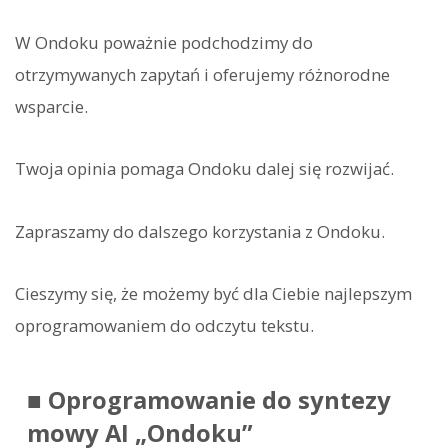
W Ondoku poważnie podchodzimy do
otrzymywanych zapytań i oferujemy różnorodne
wsparcie.
Twoja opinia pomaga Ondoku dalej się rozwijać.
Zapraszamy do dalszego korzystania z Ondoku.
Cieszymy się, że możemy być dla Ciebie najlepszym
oprogramowaniem do odczytu tekstu.
■ Oprogramowanie do syntezy
mowy AI „Ondoku”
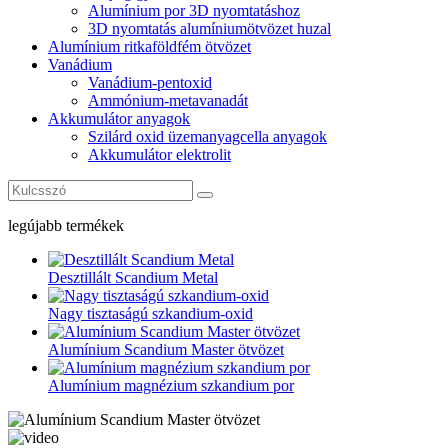
Alumínium por 3D nyomtatáshoz
3D nyomtatás alumíniumötvözet huzal
Alumínium ritkaföldfém ötvözet
Vanádium
Vanádium-pentoxid
Ammónium-metavanadát
Akkumulátor anyagok
Szilárd oxid üzemanyagcella anyagok
Akkumulátor elektrolit
legújabb termékek
Desztillált Scandium Metal
Nagy tisztaságú szkandium-oxid
Alumínium Scandium Master ötvözet
Alumínium magnézium szkandium por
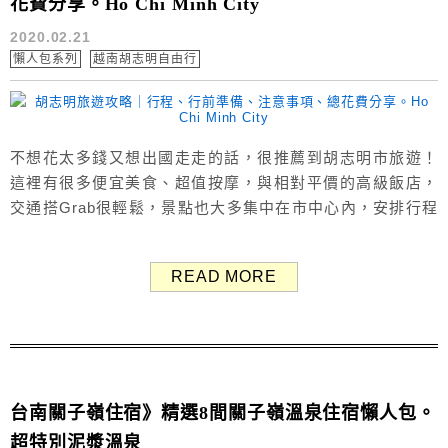
花費分享。Ho Chi Minh City
2020.02.21
懶人包系列
越南胡志明自由行
不想花太多錢又想出國走走的話，很推薦到胡志明市旅遊！
這裡有很多便宜美食、超值按摩，與相對平價的高級飯店，
交通搭Grab很輕鬆，景點也大多集中在市中心內，安排行程
簡單、旅費便宜，是個很不錯的選擇！ 本篇文章是胡志明自
由行攻略集，整理出胡志明市的簡介、交通、行前準備、注
READ MORE
意事項...等資訊，還有我們自己的行程規劃、總花費，通通
統整在一篇一併分享～ 看完這篇就可以輕鬆趣胡志明玩啦，
祝福大家都有趟快樂的越...
台南關子嶺住宿》精選8間關子嶺溫泉住宿懶人包。
超特別泥漿溫泉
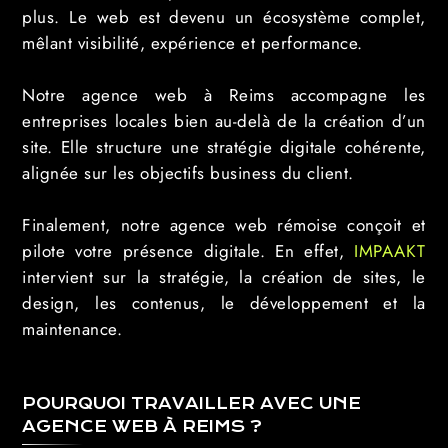
plus. Le web est devenu un écosystème complet,
mêlant visibilité, expérience et performance.
Notre agence web à Reims accompagne les
entreprises locales bien au-delà de la création d’un
site. Elle structure une stratégie digitale cohérente,
alignée sur les objectifs business du client.
Finalement, notre agence web rémoise conçoit et
pilote votre présence digitale. En effet,
IMPAAKT
intervient sur la stratégie, la création de sites, le
design, les contenus, le développement et la
maintenance.
POURQUOI TRAVAILLER AVEC UNE
AGENCE WEB À REIMS ?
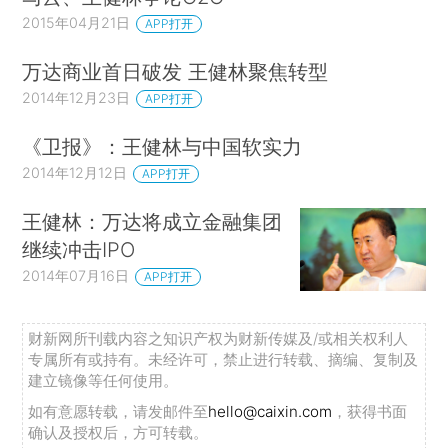
2015年04月21日
APP打开
万达商业首日破发 王健林聚焦转型
2014年12月23日
APP打开
《卫报》：王健林与中国软实力
2014年12月12日
APP打开
王健林：万达将成立金融集团
继续冲击IPO
2014年07月16日
APP打开
财新网所刊载内容之知识产权为财新传媒及/或相关权利人
专属所有或持有。未经许可，禁止进行转载、摘编、复制及
建立镜像等任何使用。
如有意愿转载，请发邮件至
hello@caixin.com
，获得书面
确认及授权后，方可转载。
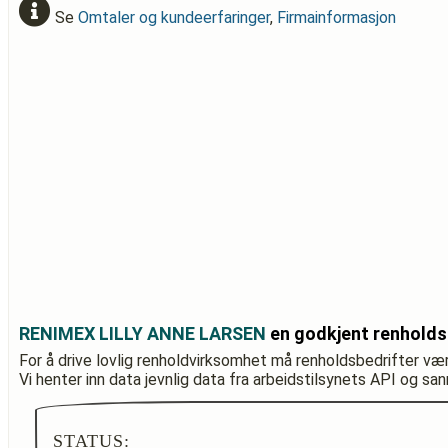
Se
Omtaler og kundeerfaringer
,
Firmainformasjon
RENIMEX LILLY ANNE LARSEN
en godkjent renholds
For å drive lovlig renholdvirksomhet må renholdsbedrifter væ
Vi henter inn data jevnlig data fra arbeidstilsynets API og sa
STATUS:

_ _ _

■ Exercise details ■
Copy every line of the material in which the word "Akkumulátor" occurs.

■ Output of the exercise ■
Akkumulátor anyagok
Akkumulátor elektrolit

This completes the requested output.